▶ ACTION ITEM
What the task requires is an exact printout of the listing below, pictures excluded.

━━━━━ MATERIAL PROVIDED

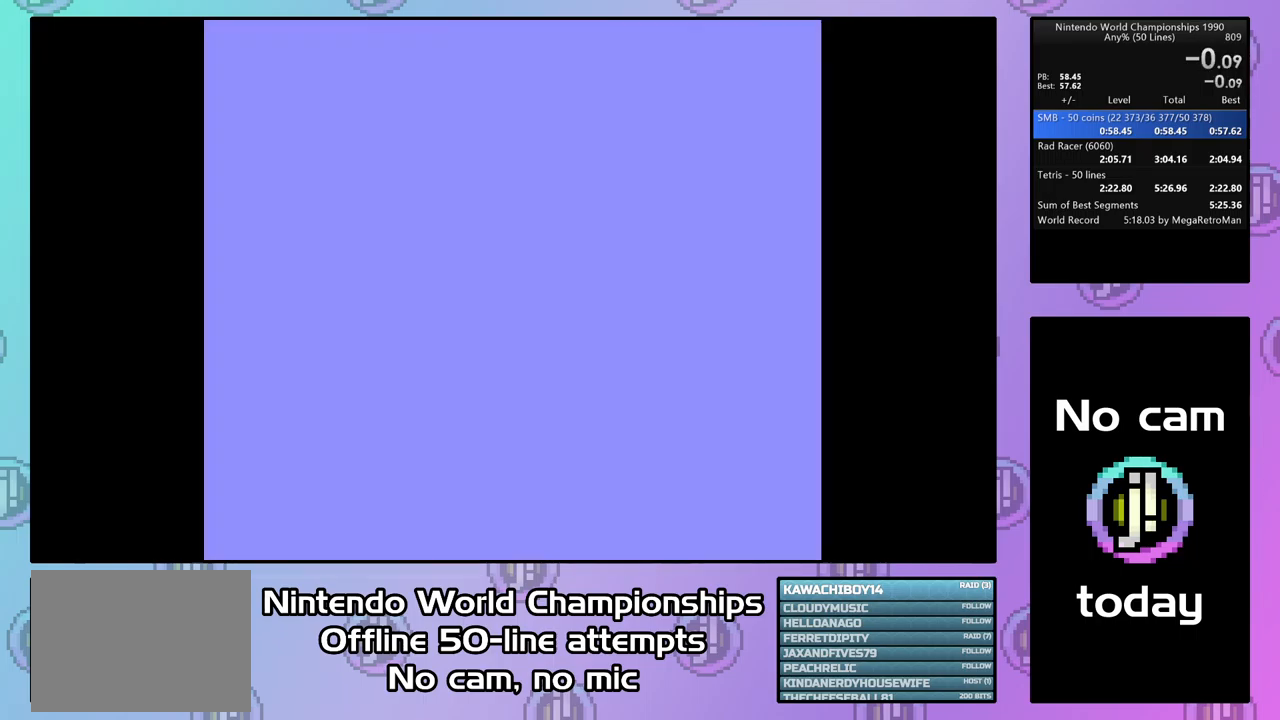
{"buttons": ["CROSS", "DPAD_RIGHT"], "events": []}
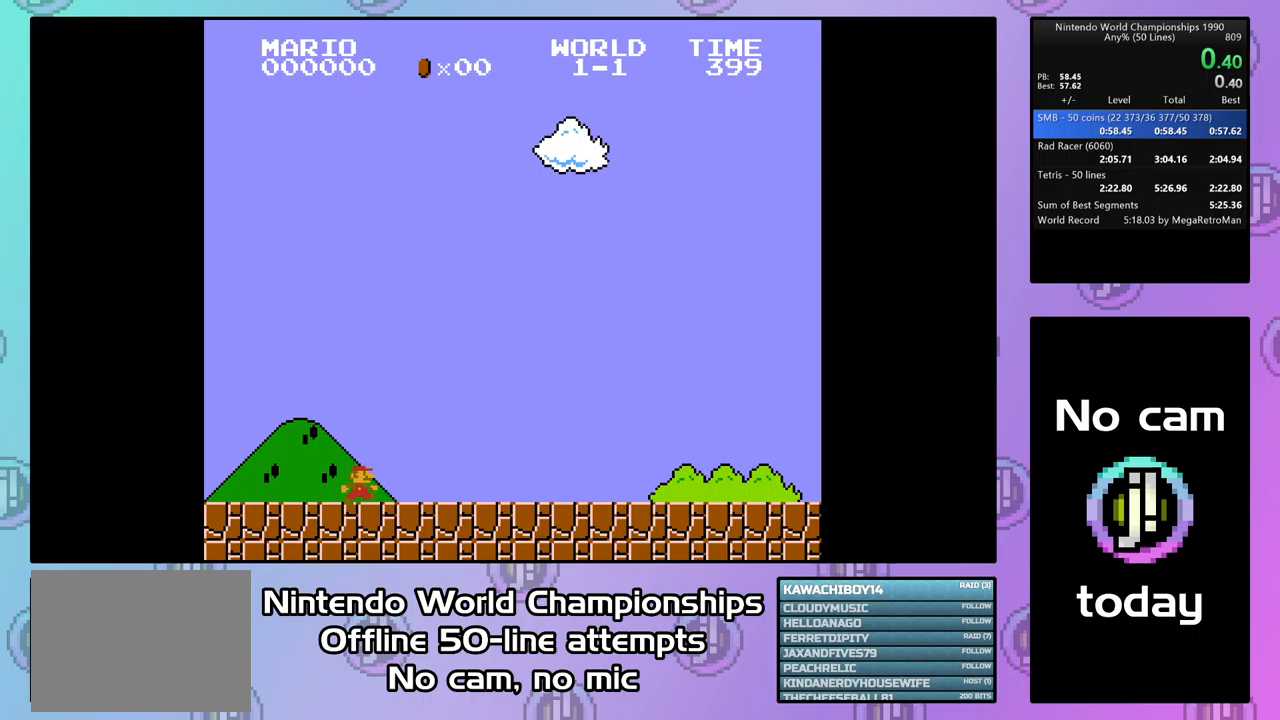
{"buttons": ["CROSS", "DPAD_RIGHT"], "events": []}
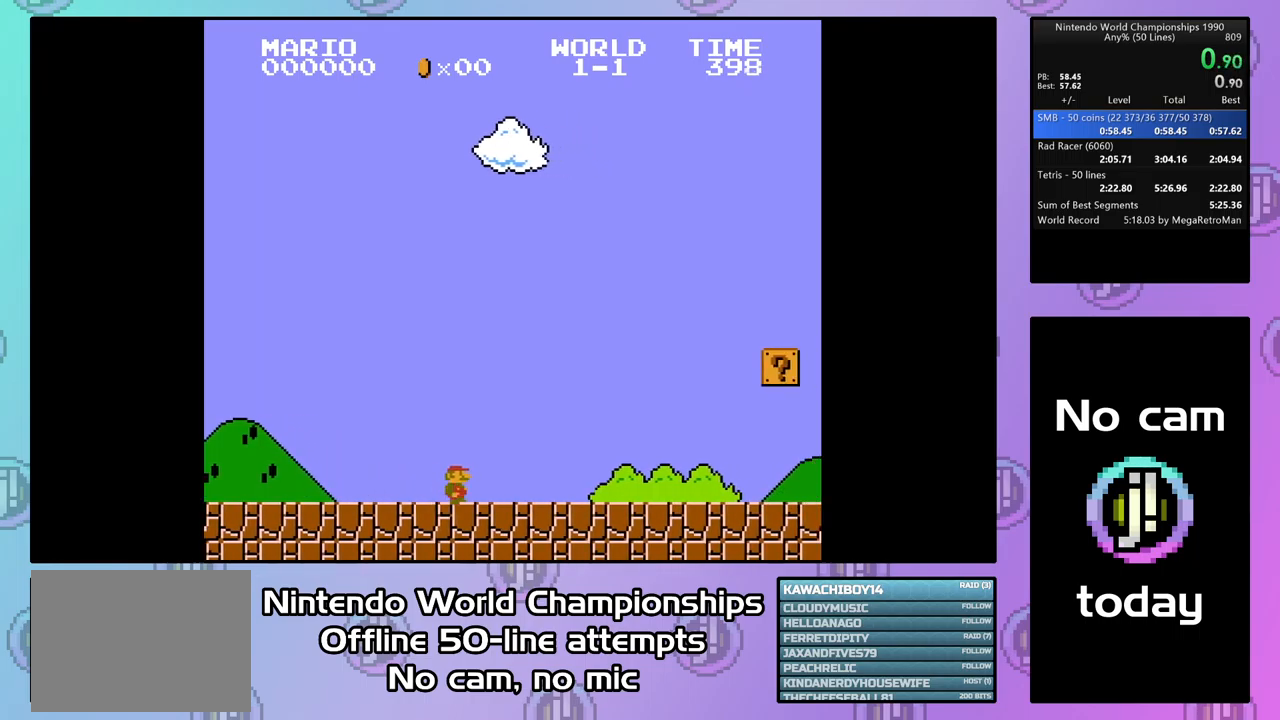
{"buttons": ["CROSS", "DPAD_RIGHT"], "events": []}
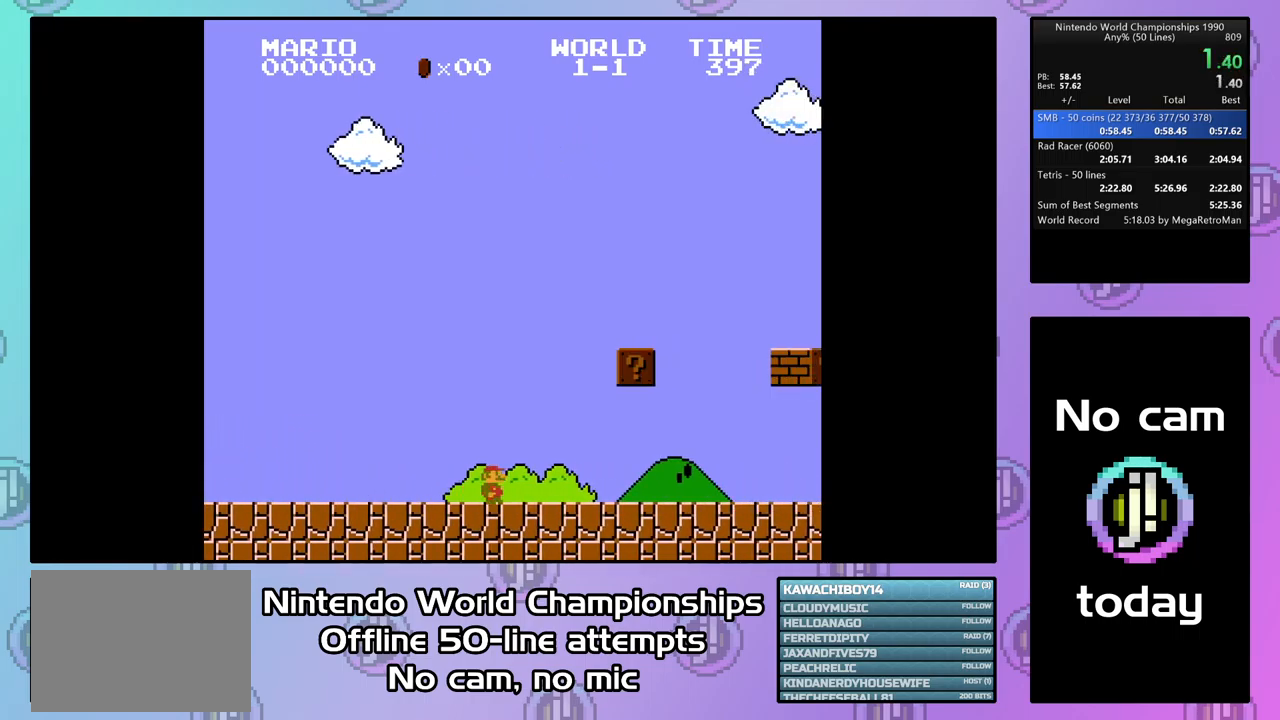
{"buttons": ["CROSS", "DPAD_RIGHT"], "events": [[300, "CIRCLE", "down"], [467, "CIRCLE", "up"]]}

━━━━━━━━━━

▶ EXERCISE ANSWER
{"buttons": ["CROSS", "DPAD_RIGHT"], "events": []}
{"buttons": ["CROSS", "DPAD_RIGHT"], "events": []}
{"buttons": ["CROSS", "DPAD_RIGHT"], "events": []}
{"buttons": ["CROSS", "DPAD_RIGHT"], "events": [[300, "CIRCLE", "down"], [467, "CIRCLE", "up"]]}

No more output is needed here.